In der Wohnraumvermittlung ist Gerd-Rüdiger Reich tätig. Er berät im Hinblick auf mögliche staatliche Leistungen und sucht Wohnungen für Menschen, die von der Straße weg wollen oder denen Kündigungen oder Räumungsklagen drohen. Dabei helfen Reich Kontakte zu privaten Vermietern, die er im Lauf seiner Tätigkeit geknüpft hat. Zu seinen Klienten zählen auch psychische kranke Menschen, die aus einer Klinik kommen, oder Suchtkranke, die aus einem Therapiezentrum kommen. Manche Klienten seien aus der Mittelschicht abgerutscht, sagt Harms. Aus einschneidenden Ereignissen wie einer Scheidung oder dem Verlust des Arbeitsplatzes könne schnell eine Abwärtsspirale entstehen, besonders wenn auch noch Alkohol ins Spiel komme.

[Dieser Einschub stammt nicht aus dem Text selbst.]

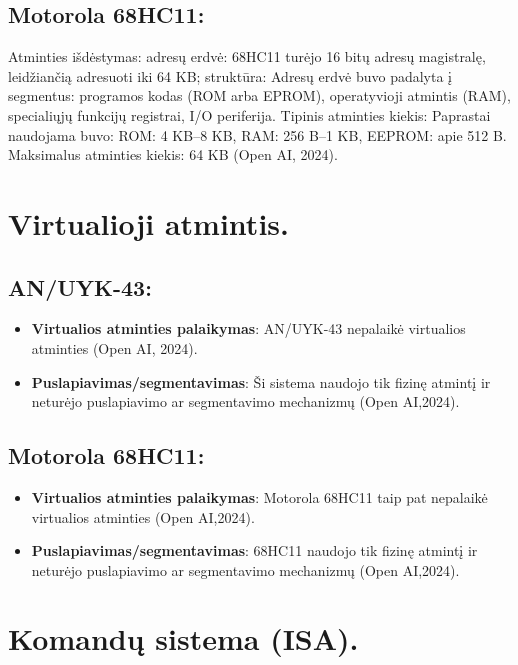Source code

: \documentclass[a4paper,12pt]{article}
\begin{document}
\subsection{Motorola 68HC11:}
Atminties išdėstymas: adresų erdvė: 68HC11 turėjo 16 bitų adresų magistralę, leidžiančią adresuoti iki 64 KB; struktūra: Adresų erdvė buvo padalyta į segmentus: programos kodas (ROM arba EPROM), operatyvioji atmintis (RAM), specialiųjų funkcijų registrai, I/O periferija.
Tipinis atminties kiekis: Paprastai naudojama buvo: ROM: 4 KB–8 KB, RAM: 256 B–1 KB, EEPROM: apie 512 B. Maksimalus atminties kiekis: 64 KB (Open AI, 2024).

\section{Virtualioji atmintis.}
\subsection{AN/UYK-43:}
\begin{itemize}
    \item \textbf{Virtualios atminties palaikymas}: AN/UYK-43 nepalaikė virtualios atminties (Open AI, 2024).
    \item \textbf{Puslapiavimas/segmentavimas}: Ši sistema naudojo tik fizinę atmintį ir neturėjo puslapiavimo ar segmentavimo mechanizmų (Open AI,2024).
\end{itemize}
\subsection{Motorola 68HC11:}
\begin{itemize}
    \item \textbf{Virtualios atminties palaikymas}: Motorola 68HC11 taip pat nepalaikė virtualios atminties (Open AI,2024).
    \item \textbf{Puslapiavimas/segmentavimas}: 68HC11 naudojo tik fizinę atmintį ir neturėjo puslapiavimo ar segmentavimo mechanizmų (Open AI,2024).
\end{itemize}

\section{Komandų sistema (ISA).}
\end{document}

Die Straso ist eine Einrichtung des Diakonieverbandes, der zum evangelisch-lutherischen Kirchenkreis Göttingen gehört. Die Diakonie ist der soziale Dienst der evangelischen Kirche. Anfangs habe es unter den Nachbarn Befürchtungen im Hinblick auf den Einzug der Straso gegeben, erklärt Harms. Doch bislang seien keine Beschwerden eingegangen. Es sei klar geworden, dass die Straso-Klienten Hilfesuchende seien, die keinen Rabatz machten, sondern froh seien, wenn sich jemand um sie kümmere.